TALE OF TWO IPO MARKETS

The year started with dreams of an IPO bonzana dancing in the heads of investors. It hasn't exactly turned out that way. This week, Peloton became the latest unicorn startup to stumble in its Wall Street launch, losing 11 percent on its opening day. Then Endeavor, the huge sports and entertainment talent agency and media conglomerate, pulled the plug on its IPO on the eve of its planned debut, citing weak demand. And then there's WeWork, which has also postponed its public offering amid a cascade of management issues, investor concerns, and its own bankers telling it to wait. The We Company officially removed Adam Neumann from his role as CEO and is said to be working hard to make changes that could allow it go public later this year or early next. While the market for IPOs from large, consumer-tech companies ー Peloton, Uber, Lyft to name a few ー has cooled considerably, one sector continues to overperform: enterprise software. Datadog is the latest SaaS company to surge after its offering, currently up about 40 percent and following in the footsteps of other workplace-centered software companies like Slack, Zoom, and Ping Identity.

JUUL UNDER FIRE

Juul Labs' troubles intensified this week.

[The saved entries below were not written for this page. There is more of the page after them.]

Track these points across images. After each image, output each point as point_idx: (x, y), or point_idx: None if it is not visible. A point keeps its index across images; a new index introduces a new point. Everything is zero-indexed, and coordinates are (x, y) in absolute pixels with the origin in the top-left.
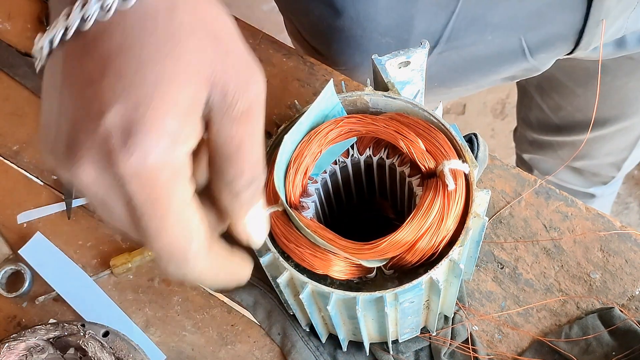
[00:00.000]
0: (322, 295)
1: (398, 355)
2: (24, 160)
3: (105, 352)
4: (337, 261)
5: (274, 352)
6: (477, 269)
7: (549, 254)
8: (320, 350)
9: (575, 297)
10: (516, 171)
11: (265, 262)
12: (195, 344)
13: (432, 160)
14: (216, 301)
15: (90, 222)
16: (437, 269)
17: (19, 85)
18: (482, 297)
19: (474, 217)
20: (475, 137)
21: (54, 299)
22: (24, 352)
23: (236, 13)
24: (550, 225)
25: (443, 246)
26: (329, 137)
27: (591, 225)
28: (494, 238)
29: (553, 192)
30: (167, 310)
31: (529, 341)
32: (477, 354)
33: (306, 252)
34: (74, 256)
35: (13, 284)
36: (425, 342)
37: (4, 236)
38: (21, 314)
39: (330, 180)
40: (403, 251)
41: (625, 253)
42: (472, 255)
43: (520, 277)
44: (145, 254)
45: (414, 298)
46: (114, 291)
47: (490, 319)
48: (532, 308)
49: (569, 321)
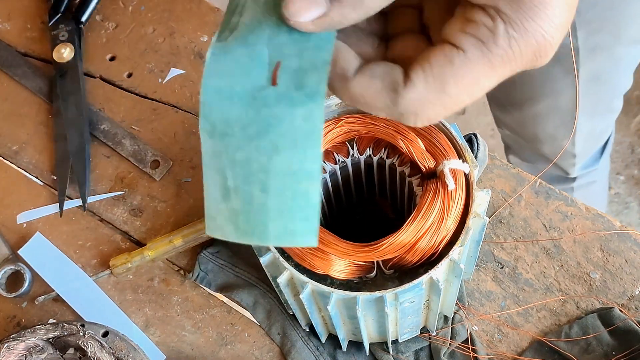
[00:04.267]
0: (322, 295)
1: (398, 355)
2: (23, 160)
3: (104, 352)
4: (337, 261)
5: (273, 352)
6: (477, 269)
7: (549, 253)
8: (320, 350)
9: (575, 297)
10: (516, 171)
11: (265, 261)
12: (195, 344)
13: (432, 160)
14: (216, 301)
15: (90, 222)
16: (437, 268)
17: (19, 85)
18: (482, 297)
19: (474, 217)
20: (475, 137)
21: (53, 299)
22: (24, 352)
23: None
24: (550, 225)
25: (443, 246)
26: (328, 137)
27: (591, 225)
28: (493, 238)
29: (553, 191)
30: (166, 310)
31: (529, 341)
32: (477, 354)
33: (306, 251)
34: (74, 256)
35: (13, 284)
36: (425, 342)
37: (4, 236)
38: (21, 314)
39: (330, 180)
40: (403, 251)
41: (625, 253)
42: (472, 255)
43: (520, 277)
44: (145, 254)
45: (414, 298)
46: (113, 291)
47: (490, 318)
48: (532, 308)
49: (568, 321)
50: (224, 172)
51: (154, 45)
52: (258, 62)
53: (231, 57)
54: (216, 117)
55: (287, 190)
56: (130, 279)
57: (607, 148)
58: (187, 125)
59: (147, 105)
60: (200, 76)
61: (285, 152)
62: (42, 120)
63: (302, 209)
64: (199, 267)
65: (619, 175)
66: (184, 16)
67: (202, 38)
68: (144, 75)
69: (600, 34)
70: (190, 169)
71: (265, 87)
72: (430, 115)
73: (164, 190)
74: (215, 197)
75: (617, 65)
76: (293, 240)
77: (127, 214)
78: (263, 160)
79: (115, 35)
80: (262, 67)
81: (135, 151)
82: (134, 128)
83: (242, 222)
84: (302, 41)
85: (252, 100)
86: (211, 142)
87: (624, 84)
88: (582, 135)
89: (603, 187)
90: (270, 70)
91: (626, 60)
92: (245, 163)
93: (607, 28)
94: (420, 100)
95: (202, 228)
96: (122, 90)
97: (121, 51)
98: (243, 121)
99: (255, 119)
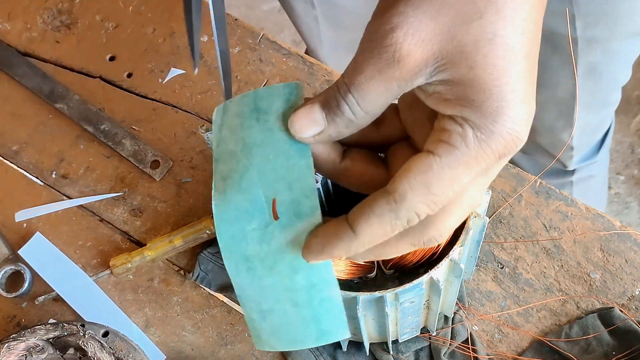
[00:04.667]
0: None
1: (398, 355)
2: (23, 160)
3: (105, 352)
4: (337, 261)
5: (273, 352)
6: (477, 269)
7: (549, 253)
8: (320, 350)
9: (575, 297)
10: (516, 171)
11: None
12: (195, 344)
13: None
14: (216, 301)
15: (90, 222)
16: (438, 268)
17: (19, 85)
18: (482, 297)
19: (474, 217)
20: None
21: (53, 299)
22: (24, 352)
23: (236, 13)
24: (550, 225)
25: (443, 246)
26: None
27: (591, 225)
28: (494, 238)
29: (553, 191)
30: (166, 310)
31: (529, 341)
32: (477, 354)
33: None
34: (74, 256)
35: (13, 284)
36: (425, 342)
37: (4, 236)
38: (21, 314)
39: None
40: None
41: (625, 253)
42: (472, 255)
43: (520, 277)
44: (145, 254)
45: (415, 298)
46: (113, 291)
47: (490, 318)
48: (532, 308)
49: (569, 321)
50: (257, 298)
51: (154, 45)
52: (257, 203)
53: (234, 206)
54: (237, 258)
55: (314, 300)
56: (131, 279)
57: (606, 141)
58: (187, 125)
59: (147, 105)
60: (200, 77)
61: (302, 270)
62: (42, 120)
63: (331, 311)
64: (199, 267)
65: (619, 175)
66: (184, 16)
67: (202, 38)
68: (144, 75)
69: (597, 26)
70: (190, 169)
71: (270, 223)
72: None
73: (164, 191)
74: (254, 319)
75: (615, 58)
76: (330, 339)
77: (127, 214)
78: (286, 282)
79: (115, 35)
80: (262, 207)
81: (136, 151)
82: (134, 128)
83: (284, 334)
84: (287, 176)
85: (262, 236)
86: (239, 278)
87: (622, 77)
88: (579, 127)
89: (603, 182)
90: (270, 208)
91: (624, 53)
92: (272, 288)
93: (604, 21)
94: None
95: (201, 228)
96: (122, 90)
97: (121, 51)
98: (260, 255)
99: (269, 251)
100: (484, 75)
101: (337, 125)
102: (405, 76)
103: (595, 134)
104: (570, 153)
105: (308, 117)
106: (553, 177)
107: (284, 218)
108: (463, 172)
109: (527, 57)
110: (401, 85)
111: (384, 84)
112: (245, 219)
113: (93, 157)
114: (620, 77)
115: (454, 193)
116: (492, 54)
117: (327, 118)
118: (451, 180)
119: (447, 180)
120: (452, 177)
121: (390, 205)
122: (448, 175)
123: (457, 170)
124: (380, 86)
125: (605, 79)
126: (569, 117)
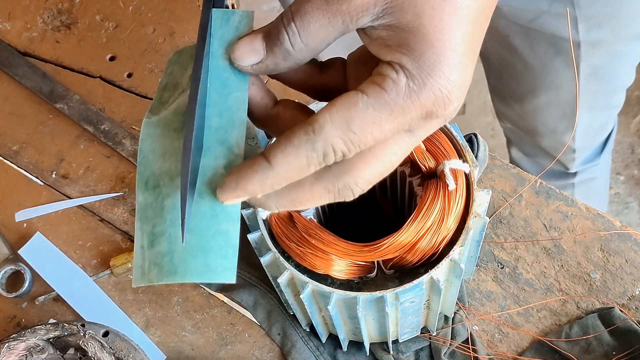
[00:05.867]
0: (322, 295)
1: (398, 355)
2: (23, 160)
3: (105, 352)
4: (337, 261)
5: (274, 352)
6: (477, 269)
7: (549, 253)
8: (320, 350)
9: (575, 297)
10: (516, 171)
11: (266, 261)
12: (195, 344)
13: (432, 160)
14: (216, 301)
15: (90, 222)
16: (438, 268)
17: (19, 85)
18: (482, 297)
19: (475, 217)
20: (475, 137)
21: (53, 299)
22: (24, 352)
23: None
24: (550, 225)
25: (444, 246)
26: None
27: (591, 225)
28: (494, 238)
29: (553, 192)
30: (167, 310)
31: (529, 341)
32: (477, 353)
33: (307, 251)
34: (74, 256)
35: (13, 284)
36: (425, 342)
37: (4, 236)
38: (21, 314)
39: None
40: (404, 251)
41: (625, 253)
42: (472, 255)
43: (520, 277)
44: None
45: (415, 298)
46: (114, 291)
47: (490, 318)
48: (532, 308)
49: (569, 321)
50: (153, 220)
51: (154, 45)
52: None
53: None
54: (149, 173)
55: (209, 230)
56: (131, 279)
57: (608, 144)
58: None
59: (147, 105)
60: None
61: (208, 197)
62: (42, 120)
63: (222, 248)
64: None
65: (619, 175)
66: (184, 16)
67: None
68: (144, 75)
69: (600, 29)
70: None
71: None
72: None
73: None
74: (142, 245)
75: (618, 61)
76: (212, 277)
77: (127, 214)
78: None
79: (115, 35)
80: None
81: (136, 151)
82: (134, 128)
83: (167, 262)
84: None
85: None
86: (143, 196)
87: (626, 80)
88: (581, 129)
89: (604, 184)
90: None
91: (627, 56)
92: (172, 208)
93: (607, 23)
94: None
95: None
96: (122, 90)
97: (121, 51)
98: (172, 173)
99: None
100: (428, 26)
101: (275, 56)
102: (352, 11)
103: (597, 137)
104: (572, 155)
105: (249, 45)
106: (555, 179)
107: (208, 141)
108: (386, 118)
109: (474, 23)
110: (345, 21)
111: (329, 17)
112: (171, 137)
113: (93, 157)
114: (624, 80)
115: (373, 138)
116: (440, 8)
117: (266, 48)
118: (372, 122)
119: (368, 121)
120: (374, 119)
121: (308, 135)
122: (371, 116)
123: (380, 113)
124: (324, 18)
125: (608, 81)
126: (572, 119)
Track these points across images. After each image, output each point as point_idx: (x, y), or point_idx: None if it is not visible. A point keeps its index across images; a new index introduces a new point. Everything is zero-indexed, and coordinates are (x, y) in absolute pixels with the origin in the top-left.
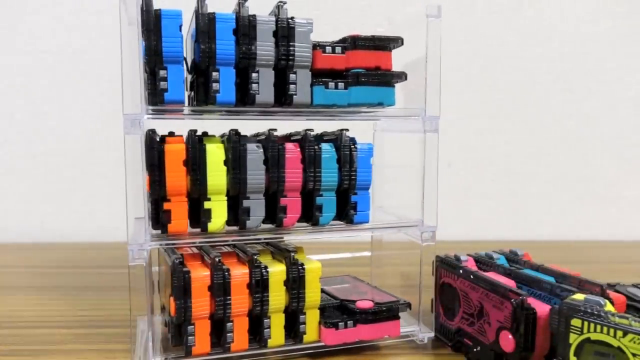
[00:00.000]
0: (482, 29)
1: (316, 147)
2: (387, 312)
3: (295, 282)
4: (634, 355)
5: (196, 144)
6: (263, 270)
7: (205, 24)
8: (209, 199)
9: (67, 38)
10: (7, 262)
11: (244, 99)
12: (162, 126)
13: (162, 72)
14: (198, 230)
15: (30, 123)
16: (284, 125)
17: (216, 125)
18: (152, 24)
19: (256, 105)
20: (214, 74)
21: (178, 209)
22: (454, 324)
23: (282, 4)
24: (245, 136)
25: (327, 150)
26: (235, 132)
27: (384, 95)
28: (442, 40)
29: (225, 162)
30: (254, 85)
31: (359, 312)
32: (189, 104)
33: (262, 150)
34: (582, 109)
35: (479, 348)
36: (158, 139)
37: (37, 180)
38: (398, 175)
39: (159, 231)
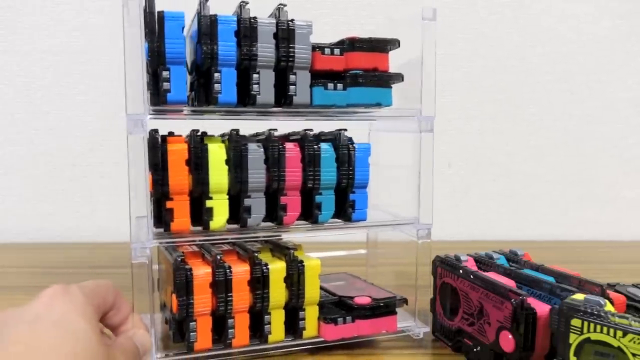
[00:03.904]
0: (482, 29)
1: (316, 146)
2: (384, 308)
3: (295, 279)
4: (634, 355)
5: (198, 143)
6: (264, 268)
7: (207, 26)
8: (210, 198)
9: (67, 38)
10: (7, 262)
11: (245, 100)
12: (162, 126)
13: (165, 73)
14: (199, 228)
15: (30, 123)
16: (283, 126)
17: (216, 125)
18: (156, 25)
19: (257, 105)
20: (216, 75)
21: (180, 208)
22: (454, 323)
23: (282, 6)
24: (245, 136)
25: (326, 149)
26: (237, 132)
27: (381, 95)
28: (441, 40)
29: (227, 162)
30: (255, 86)
31: (357, 307)
32: (190, 104)
33: (262, 149)
34: (582, 109)
35: (479, 348)
36: (160, 139)
37: (37, 180)
38: (393, 174)
39: (161, 230)
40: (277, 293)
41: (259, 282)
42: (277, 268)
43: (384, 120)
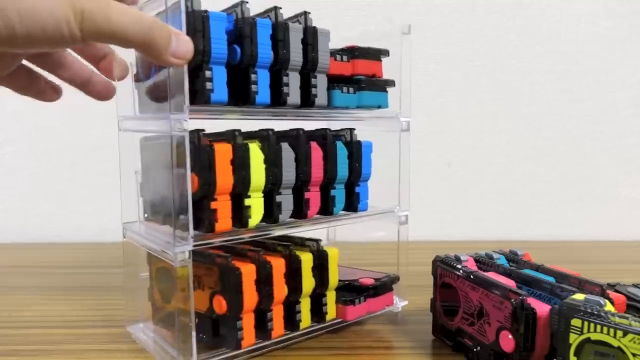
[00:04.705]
0: (482, 29)
1: (334, 144)
2: (386, 286)
3: (321, 267)
4: (634, 355)
5: (241, 144)
6: (298, 260)
7: (248, 29)
8: (249, 197)
9: None
10: (7, 262)
11: (275, 100)
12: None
13: (208, 73)
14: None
15: (31, 122)
16: (282, 125)
17: (214, 124)
18: (200, 24)
19: (287, 106)
20: (253, 75)
21: (223, 208)
22: (454, 324)
23: (307, 13)
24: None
25: (341, 147)
26: (272, 132)
27: (382, 99)
28: (441, 40)
29: (264, 161)
30: (286, 88)
31: (365, 288)
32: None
33: (291, 148)
34: (582, 109)
35: (479, 348)
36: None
37: (37, 180)
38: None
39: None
40: (308, 282)
41: (295, 273)
42: (307, 259)
43: (369, 121)
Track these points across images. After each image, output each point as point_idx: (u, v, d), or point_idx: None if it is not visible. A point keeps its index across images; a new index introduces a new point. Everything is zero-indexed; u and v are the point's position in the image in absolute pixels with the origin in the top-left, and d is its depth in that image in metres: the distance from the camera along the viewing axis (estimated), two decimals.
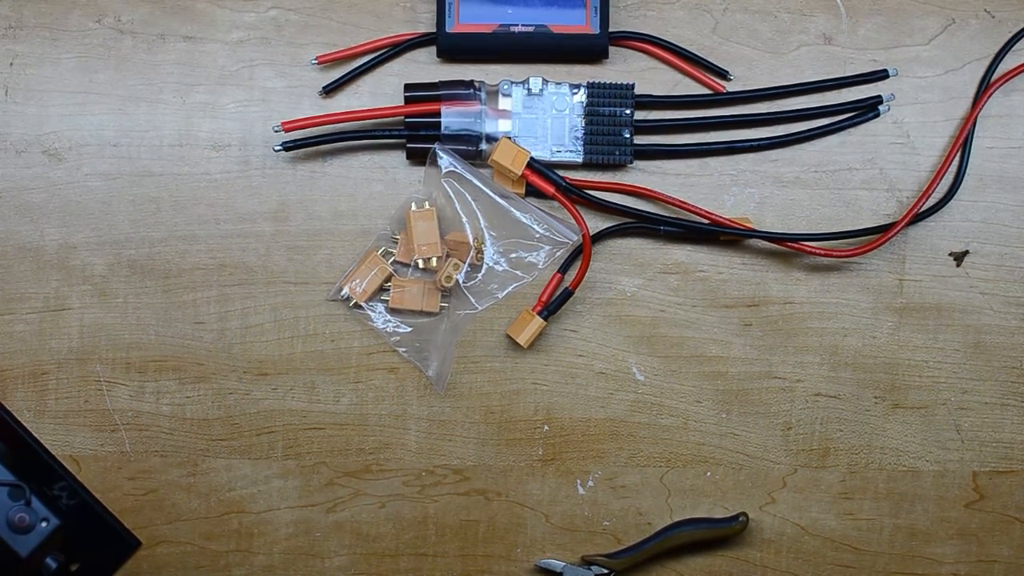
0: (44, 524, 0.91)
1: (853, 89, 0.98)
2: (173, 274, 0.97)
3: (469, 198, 0.95)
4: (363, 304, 0.96)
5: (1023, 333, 0.98)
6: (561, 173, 0.95)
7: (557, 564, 0.97)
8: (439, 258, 0.95)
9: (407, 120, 0.95)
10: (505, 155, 0.93)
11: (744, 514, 0.96)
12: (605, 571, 0.96)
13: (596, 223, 0.97)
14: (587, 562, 0.97)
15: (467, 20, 0.95)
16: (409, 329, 0.96)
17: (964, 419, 0.98)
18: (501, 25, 0.95)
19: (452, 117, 0.94)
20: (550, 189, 0.94)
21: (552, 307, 0.95)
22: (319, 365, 0.97)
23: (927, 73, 0.98)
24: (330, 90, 0.97)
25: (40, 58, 0.97)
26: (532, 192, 0.95)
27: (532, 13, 0.95)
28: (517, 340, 0.94)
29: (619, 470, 0.98)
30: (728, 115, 0.97)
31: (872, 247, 0.94)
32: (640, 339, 0.97)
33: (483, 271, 0.96)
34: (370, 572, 0.98)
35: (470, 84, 0.95)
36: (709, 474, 0.98)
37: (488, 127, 0.95)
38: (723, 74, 0.97)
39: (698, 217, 0.95)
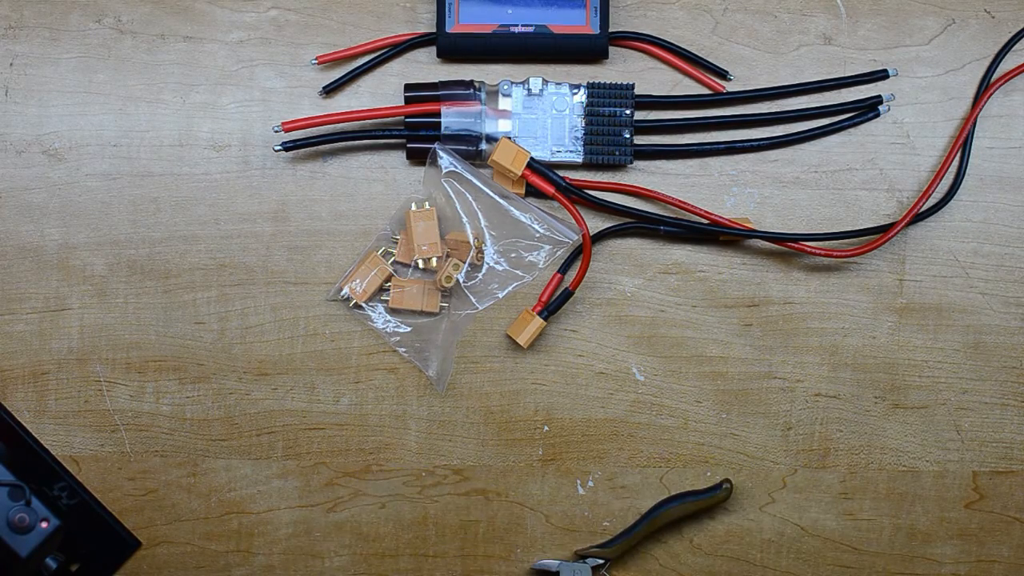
0: (44, 524, 0.91)
1: (853, 89, 0.98)
2: (173, 274, 0.97)
3: (469, 198, 0.95)
4: (363, 304, 0.96)
5: (1023, 333, 0.98)
6: (561, 173, 0.95)
7: (552, 564, 0.97)
8: (439, 258, 0.95)
9: (407, 120, 0.95)
10: (505, 155, 0.93)
11: (728, 480, 0.96)
12: (600, 561, 0.96)
13: (596, 223, 0.97)
14: (581, 556, 0.97)
15: (467, 20, 0.95)
16: (409, 329, 0.96)
17: (964, 419, 0.98)
18: (501, 25, 0.95)
19: (452, 117, 0.94)
20: (550, 189, 0.94)
21: (552, 307, 0.95)
22: (319, 365, 0.97)
23: (927, 73, 0.98)
24: (330, 90, 0.97)
25: (40, 58, 0.97)
26: (532, 192, 0.95)
27: (532, 13, 0.95)
28: (517, 340, 0.94)
29: (619, 470, 0.98)
30: (728, 115, 0.97)
31: (872, 247, 0.94)
32: (640, 339, 0.97)
33: (483, 271, 0.96)
34: (370, 572, 0.98)
35: (470, 84, 0.95)
36: (709, 474, 0.98)
37: (488, 127, 0.95)
38: (723, 74, 0.97)
39: (698, 217, 0.95)
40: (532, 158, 0.93)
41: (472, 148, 0.95)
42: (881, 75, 0.97)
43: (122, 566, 0.98)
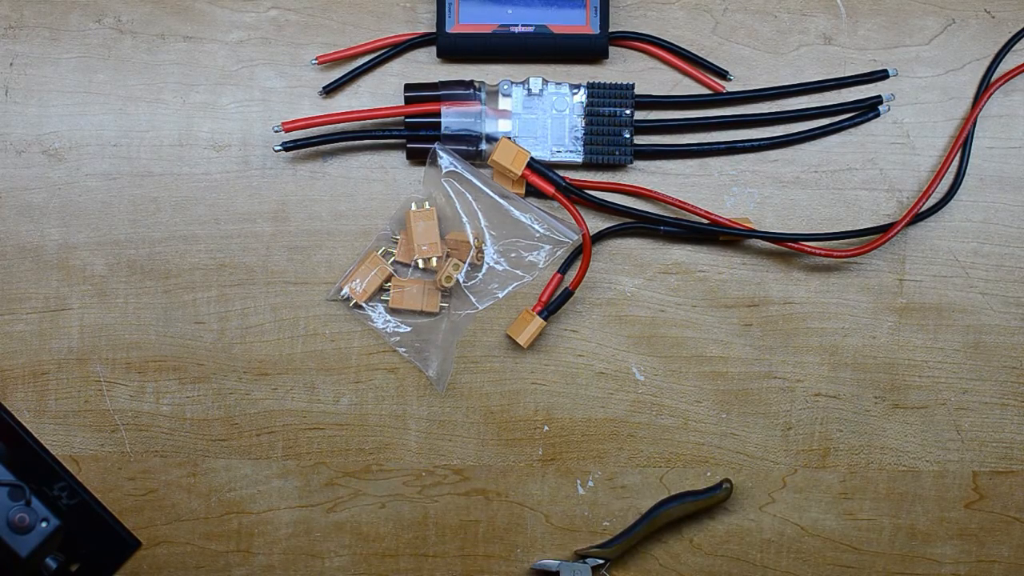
0: (44, 524, 0.91)
1: (853, 89, 0.98)
2: (173, 274, 0.97)
3: (469, 198, 0.95)
4: (363, 304, 0.96)
5: (1023, 333, 0.98)
6: (561, 173, 0.95)
7: (552, 564, 0.97)
8: (439, 258, 0.95)
9: (407, 120, 0.95)
10: (505, 155, 0.93)
11: (728, 480, 0.96)
12: (600, 561, 0.96)
13: (596, 223, 0.97)
14: (581, 556, 0.97)
15: (467, 20, 0.95)
16: (409, 329, 0.96)
17: (964, 419, 0.98)
18: (501, 25, 0.95)
19: (452, 117, 0.94)
20: (550, 189, 0.94)
21: (552, 307, 0.95)
22: (319, 365, 0.97)
23: (927, 73, 0.98)
24: (330, 90, 0.97)
25: (40, 58, 0.97)
26: (532, 192, 0.95)
27: (532, 13, 0.95)
28: (517, 340, 0.94)
29: (619, 470, 0.98)
30: (728, 115, 0.97)
31: (872, 247, 0.94)
32: (640, 339, 0.97)
33: (483, 271, 0.96)
34: (370, 572, 0.98)
35: (470, 84, 0.95)
36: (709, 474, 0.98)
37: (488, 127, 0.95)
38: (723, 74, 0.97)
39: (698, 217, 0.95)
40: (532, 158, 0.93)
41: (472, 148, 0.95)
42: (881, 75, 0.97)
43: (122, 566, 0.98)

The company ousted its CEO, Kevin Burns, and replaced him with a strategy executive from Altria, the cigarette giant that owns 35 percent of Juul. The shakeup came amid more reports of vaping-related illnesses and deaths ー the nationwide toll is currently 12. Friday, the CDC issues the starkest warning yet, warning people to stop using e-cig and vaping products. For Altria, the Juul investment has gone from looking like a savvy hedge to potentially one of the worst-timed in corporate history. Altria and Philip Morris International also called off talks on re-merging after pushback from investors, particularly PhilMo investors who wanted nothing to do with the regulatory environment surrounding vaping in the U.S.

CEO EXODUS

The Juul and WeWork CEOs weren't the only ones out of a job this week. EBay's chief executive, Devin Wenig, stepped down amid internal turmoil at the online marketplace. Wenig was promoted to CEO four years ago when eBay was spun off from PayPal, having come from Reuters. EBay shares have rebounded this year after a prolonged slump. Activist investor Elliot Management sent a letter to management back in March saying it was unhappy with "an inefficient organizational structure, wasteful spend and a misallocation of resources." With the C-suite revolving door spinning, Wells Fargo was able to find a leader after months of searching. The chief of Bank of New York Mellon, Charles Scharf, will become CEO and president of Wells Fargo, which had been plagued by scandal even before its former CEO, Tim Sloan, abruptly resigned in the spring.

NIKE DOMINATES

Nike shares hit an all-time high after a blockbuster earnings report showed the dominant apparel and shoemaker continues to fire on all cylinders. Nike cited progress in its digital transformation, high demand, and product innovation for sales growth that blew past expectations. Despite the trade war, Nike has been able to grow its revenues in China 27 percent to $1.7 billion. The earnings beat was a needed win for the apparel giant, which had suffered from two sub-par quarters in a row as it worked to realign its business with a direct-to-consumer strategy. Shares of Nike are now up 24 percent on the year.